**Problems and tasks**
1) Reproduce the stretch from "Raonic was not" through "the fifth set." in the Nishikori–Raonic match report below, word for word.
2) Carry on the Nishikori–Raonic match report below, starting right after its last sentence.

**Source**
════

Initially it looked as if Nishikori would struggle in the third set, facing a beak point in the second game and two breaks points in the fourth game. But it turned out that it was Raonic who blinked first, allowing Nishikori to take advantage of a second break point at 30-40 in the fifth game with an inside out forehand crosscourt return winner.
Nishikori had two set points on Raonic’s serve in the ninth game of the third set, but had to wait to serve out the match on his own serve. He missed out on his third set point with a stray forehand, but ended the set with an ace. At first his serve was called out, but a challenge revealed it was in and Japan had a two sets to one lead in the fourth rubber.
Raonic was not ready to surrender Canada to a decisive fifth match and put all his effort into sending the outing into a decisive fifth set. He took a 3-1 lead when Nishikori double faulted at 30-40 in the fourth game and saved a break point against his own serve in the fifth game to keep control of the set. An extra service break in the final game of the fourth set seemed to sweetened things for Raonic as he headed into the fifth set.

════

**Provided data**
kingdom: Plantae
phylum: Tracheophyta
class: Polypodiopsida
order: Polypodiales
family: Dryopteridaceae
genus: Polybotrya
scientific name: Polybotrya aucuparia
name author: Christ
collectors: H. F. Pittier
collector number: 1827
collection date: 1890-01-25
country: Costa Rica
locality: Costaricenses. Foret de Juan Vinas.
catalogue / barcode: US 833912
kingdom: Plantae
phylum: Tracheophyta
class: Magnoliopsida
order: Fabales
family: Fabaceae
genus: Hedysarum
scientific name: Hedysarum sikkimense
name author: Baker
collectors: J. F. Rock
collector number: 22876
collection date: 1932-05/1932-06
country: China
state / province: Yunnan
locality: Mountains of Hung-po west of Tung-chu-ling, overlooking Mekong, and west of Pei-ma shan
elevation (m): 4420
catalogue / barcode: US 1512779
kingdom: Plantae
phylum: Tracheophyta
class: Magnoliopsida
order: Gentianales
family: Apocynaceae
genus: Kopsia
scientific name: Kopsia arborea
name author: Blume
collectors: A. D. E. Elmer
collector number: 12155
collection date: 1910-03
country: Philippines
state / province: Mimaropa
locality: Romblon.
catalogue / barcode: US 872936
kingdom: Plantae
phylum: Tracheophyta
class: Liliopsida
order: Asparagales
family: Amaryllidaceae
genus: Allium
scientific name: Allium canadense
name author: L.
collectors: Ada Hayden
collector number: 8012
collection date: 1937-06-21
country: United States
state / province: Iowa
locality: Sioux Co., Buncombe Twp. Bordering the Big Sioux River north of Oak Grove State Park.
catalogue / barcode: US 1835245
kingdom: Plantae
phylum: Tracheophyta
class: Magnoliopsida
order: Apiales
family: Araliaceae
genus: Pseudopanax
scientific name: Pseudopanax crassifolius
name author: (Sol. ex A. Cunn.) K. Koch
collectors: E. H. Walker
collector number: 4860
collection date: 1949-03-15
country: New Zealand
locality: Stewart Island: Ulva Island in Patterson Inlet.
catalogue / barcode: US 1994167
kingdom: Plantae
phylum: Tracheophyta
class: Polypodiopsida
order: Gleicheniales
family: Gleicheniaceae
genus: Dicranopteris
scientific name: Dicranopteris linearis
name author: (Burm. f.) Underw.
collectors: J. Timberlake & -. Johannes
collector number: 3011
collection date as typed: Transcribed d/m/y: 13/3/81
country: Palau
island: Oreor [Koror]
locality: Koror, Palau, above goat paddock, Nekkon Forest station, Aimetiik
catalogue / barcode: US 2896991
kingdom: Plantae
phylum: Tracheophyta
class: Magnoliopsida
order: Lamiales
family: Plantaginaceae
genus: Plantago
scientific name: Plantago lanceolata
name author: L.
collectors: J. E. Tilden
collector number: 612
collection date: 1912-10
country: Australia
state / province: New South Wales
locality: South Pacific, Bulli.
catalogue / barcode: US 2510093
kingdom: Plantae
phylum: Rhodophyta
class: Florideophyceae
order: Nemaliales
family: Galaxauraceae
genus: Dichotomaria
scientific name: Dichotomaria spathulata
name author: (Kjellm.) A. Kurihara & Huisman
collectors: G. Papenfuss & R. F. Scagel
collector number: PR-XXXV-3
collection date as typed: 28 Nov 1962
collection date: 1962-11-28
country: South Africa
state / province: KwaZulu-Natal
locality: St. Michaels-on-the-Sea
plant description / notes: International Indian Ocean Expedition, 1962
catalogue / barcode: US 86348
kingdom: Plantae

════

**Task-by-task outputs**
1)
Raonic was not ready to surrender Canada to a decisive fifth match and put all his effort into sending the outing into a decisive fifth set. He took a 3-1 lead when Nishikori double faulted at 30-40 in the fourth game and saved a break point against his own serve in the fifth game to keep control of the set. An extra service break in the final game of the fourth set seemed to sweetened things for Raonic as he headed into the fifth set.

2)
Unfortunately, however, Raonic could not keep the momentum going and surrendered his serve in the third game of the fifth set to place NIshikori in striking position. But Japan’s finest couldn’t hold onto his lead. surrendering his serve when he netted a backhand in the sixth game to even the score to 3-3. In the end it was Raonic who surrendered when serving at 4-4 – at 30-40 he double faulted to give Nishikori the opening to serve for the match.
“It’s kind of funny that we always play long matches,” Nishikori said. “When he broke me back I was a little bit worried because I thought I had that game. Mentally it was really tough, especially with these big guys you’re not supposed to let a break go. But I tried to stay calm and stay tough. I was waiting for one chance and he gave me a double fault, so it was a little luck.”